§ Instructions for the task: Any picture in the data below gets skipped; print all the rest exactly.

§ Data section:
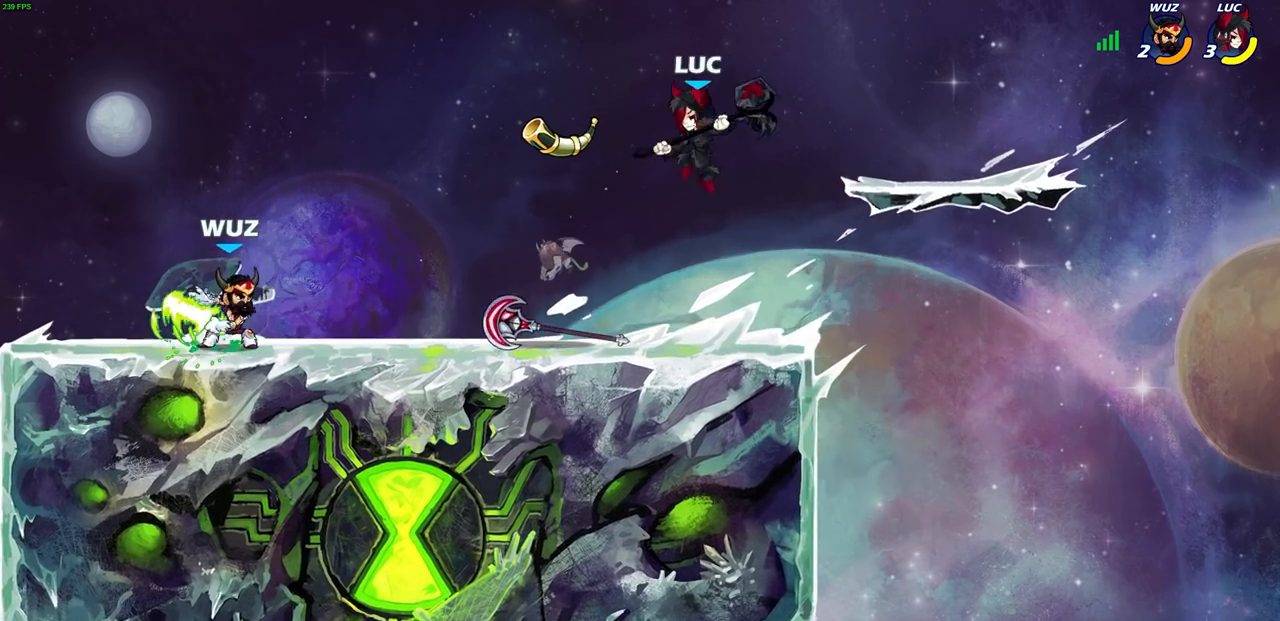
{"buttons": [], "left_stick": "center", "right_stick": "center", "events": [[133, "R1", "down"], [133, "left_stick", "left"], [233, "R1", "up"], [283, "left_stick", "center"]]}
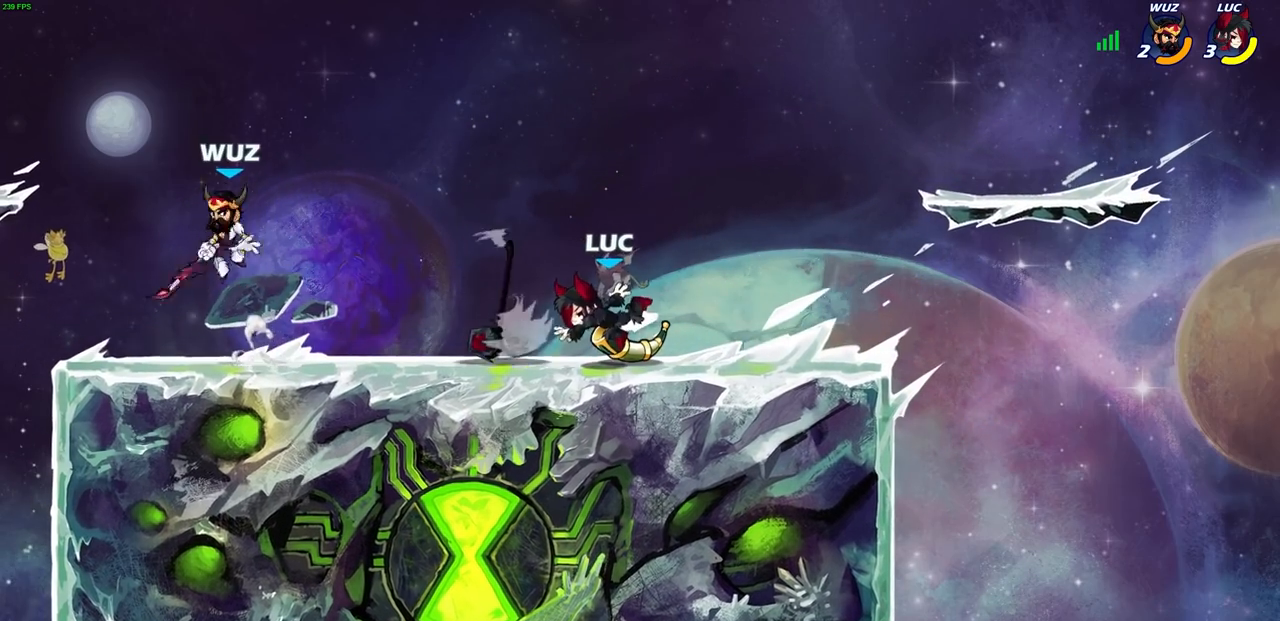
{"buttons": [], "left_stick": "center", "right_stick": "center", "events": [[100, "left_stick", "left"], [200, "left_stick", "center"], [333, "R1", "down"], [450, "R1", "up"]]}
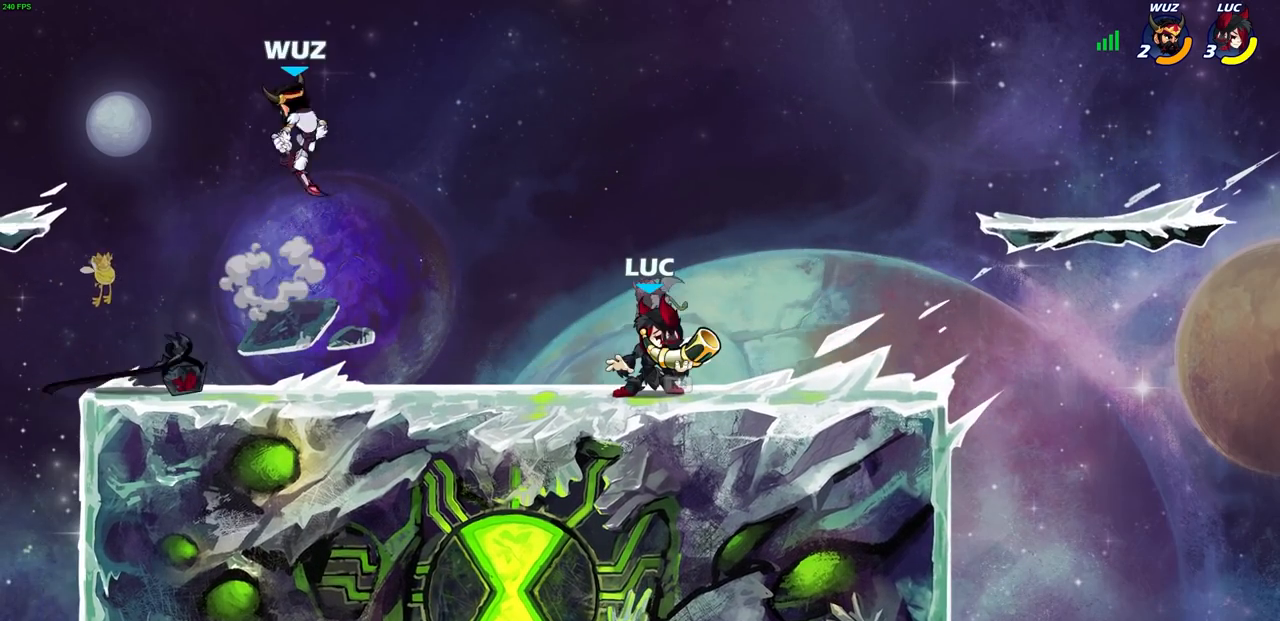
{"buttons": ["CROSS"], "left_stick": "center", "right_stick": "center", "events": [[217, "SQUARE", "down"], [333, "SQUARE", "up"], [450, "CROSS", "down"]]}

§ Worked solution:
{"buttons": [], "left_stick": "center", "right_stick": "center", "events": [[133, "R1", "down"], [133, "left_stick", "left"], [233, "R1", "up"], [283, "left_stick", "center"]]}
{"buttons": [], "left_stick": "center", "right_stick": "center", "events": [[100, "left_stick", "left"], [200, "left_stick", "center"], [333, "R1", "down"], [450, "R1", "up"]]}
{"buttons": ["CROSS"], "left_stick": "center", "right_stick": "center", "events": [[217, "SQUARE", "down"], [333, "SQUARE", "up"], [450, "CROSS", "down"]]}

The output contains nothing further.